Pull every line that includes the word "center" from the data.

• Dataset records:
___

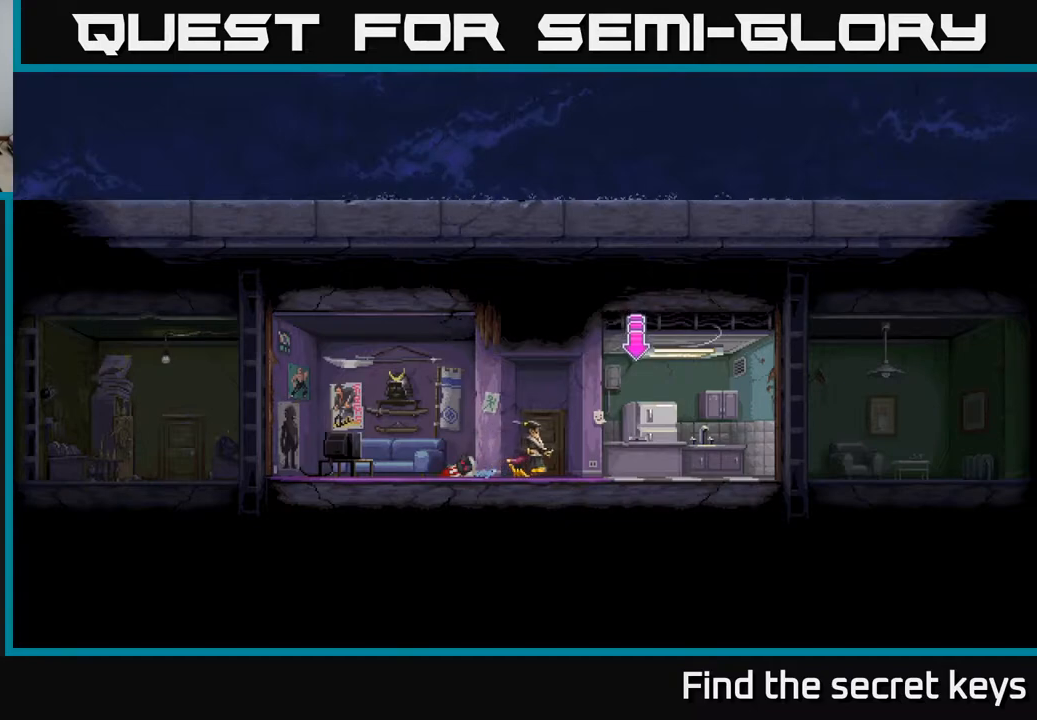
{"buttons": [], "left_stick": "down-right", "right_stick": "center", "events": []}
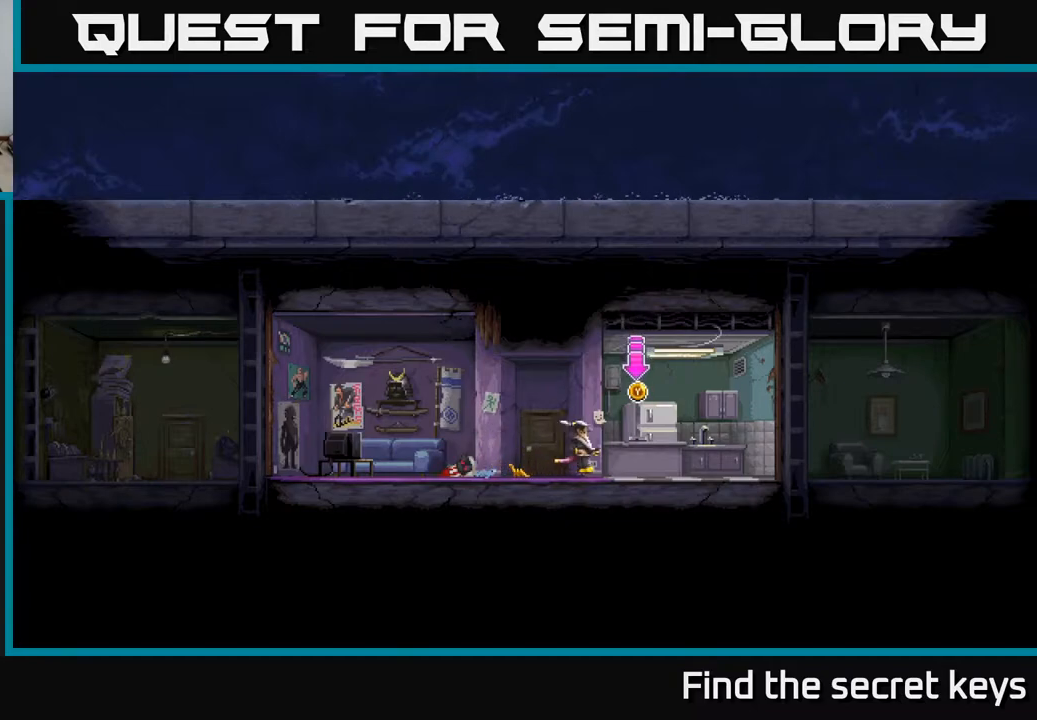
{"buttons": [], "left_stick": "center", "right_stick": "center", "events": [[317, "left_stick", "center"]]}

___

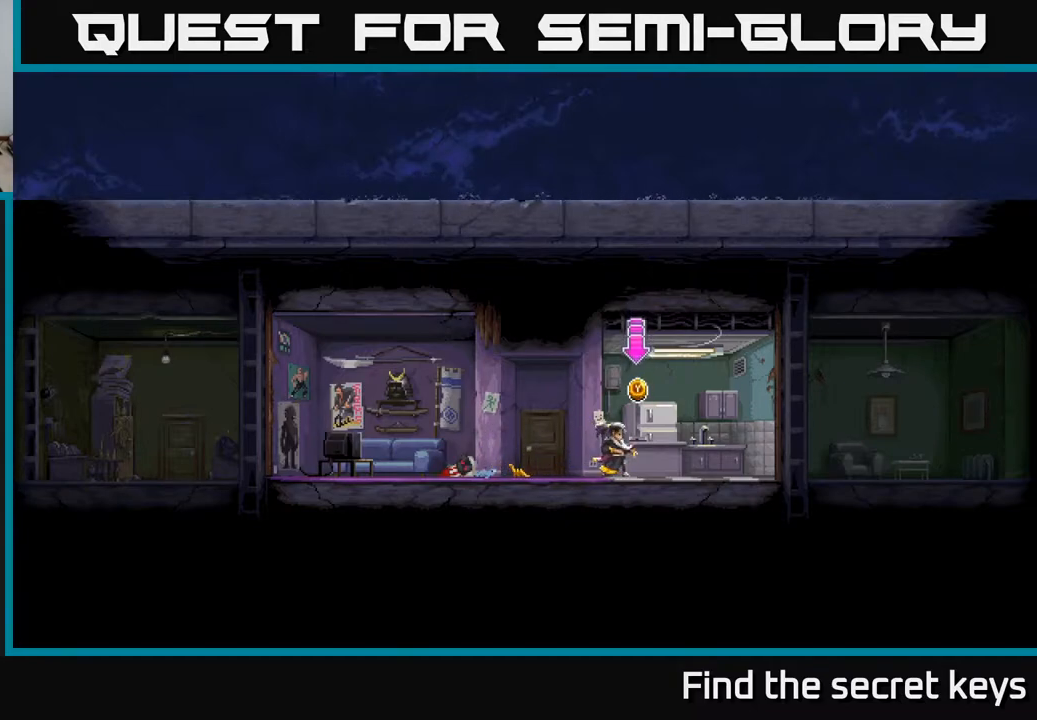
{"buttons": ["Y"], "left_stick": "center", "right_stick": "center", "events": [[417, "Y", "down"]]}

___

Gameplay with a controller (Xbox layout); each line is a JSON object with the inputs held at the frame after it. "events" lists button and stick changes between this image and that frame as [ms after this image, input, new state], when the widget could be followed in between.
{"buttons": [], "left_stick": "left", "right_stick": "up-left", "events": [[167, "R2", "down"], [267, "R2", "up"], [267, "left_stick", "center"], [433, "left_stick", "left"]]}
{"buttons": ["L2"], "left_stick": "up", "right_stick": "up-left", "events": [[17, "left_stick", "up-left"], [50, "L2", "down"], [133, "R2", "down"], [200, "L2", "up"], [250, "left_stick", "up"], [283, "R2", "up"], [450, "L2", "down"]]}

___

• Task answer:
{"buttons": [], "left_stick": "down-right", "right_stick": "center", "events": []}
{"buttons": [], "left_stick": "center", "right_stick": "center", "events": [[317, "left_stick", "center"]]}
{"buttons": ["Y"], "left_stick": "center", "right_stick": "center", "events": [[417, "Y", "down"]]}
{"buttons": [], "left_stick": "left", "right_stick": "up-left", "events": [[167, "R2", "down"], [267, "R2", "up"], [267, "left_stick", "center"], [433, "left_stick", "left"]]}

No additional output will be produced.